Frequently, though, I notice commentators and study authors perform a subtle bait-and-switch when they talk about controlling for various factors. For example, suppose we want to estimate the effect of the number of police officers on crime rates. Crime rates vary by neighborhood, and governments typically assign more police officers to higher crime neighborhoods. This situation sounds superficially like the paragraph above: two regressors, neighborhood and number of police, which are correlated with each other and which both affect crime rates. A naive researcher might regress police on crime, controlling for neighborhood, and claim that the estimate is causal. But it's not! There's been a subtle shift from discussion of neighborhood effects given a certain number of police on crime to the effects of crime on the number of police in those neighborhoods. There's no way to control for the latter. If you actually did this you'd probably conclude that police presence has virtually no effect on crime, but that's wrong.

The causality chart in the example above actually looks like this:

Because governments assign more cops to high-crime neighborhoods, and more police reduces the crime rate in those neighborhoods, your data is not going to show as strong of a correlation between police and crime as it would otherwise. OLS regression has no way to pick apart the effect of police on crime from the effect--via policy makers who watch crime rates--of crime on police numbers. This variation simply does not exist in the data, so the correlation cannot be estimated. This is endogenous variables bias, and there's no number of control variables you can add that will help.

While you can certainly have both endogeneity and omitted variables bias, in my simulation with endogeneity added, the estimate was wrong 100 percent of the time with Z in the regression, versus 100 percent of the time with Z omitted.

What we need to get a true causal estimate of the effect of police on crime is to identify a source of exogenous variation in police levels. This is different than adding control variables. One strategy would be to perform an experiment by randomly assigning police officers to neighborhoods. That would eliminate the endogeneity because randomized police presence would mean that crime rates have no effect on police presence, so it is safe to attribute variation in crime rates to the variation in police levels. Incidentally, we don't actually have to "control" for neighborhood effects now, because with perfect randomization neighborhoods are no longer correlated with levels of police, so there's no omitted variables bias either. This is what I mean when I say that the best study designs are the ones that minimize the number of control variables--the closer to random our treatment variable is, the less of both endogeneity and omitted variables bias we are likely to face.

For the most part, having a very long list of control variables is actually evidence of the weakness of the underlying study design.

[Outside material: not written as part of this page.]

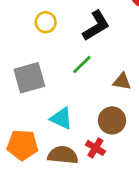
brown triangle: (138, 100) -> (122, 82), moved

Controlling for these variables is better than not when there is risk of omitted variables bias, but a design that has such risks is considerably weaker than one that does not. Bottom line: be suspicious whenever a paper says "controlling for ____". There's a good chance you can't actually control for that.

David Andolfatto 12/31/2014 12:49:00 PM
Nice post, Matthew.
Dustin 1/29/2015 11:31:00 AM
Very nicely done. You just blew my mind (and made me want to go back to all the papers where I recommend researchers "control" for things). Ah!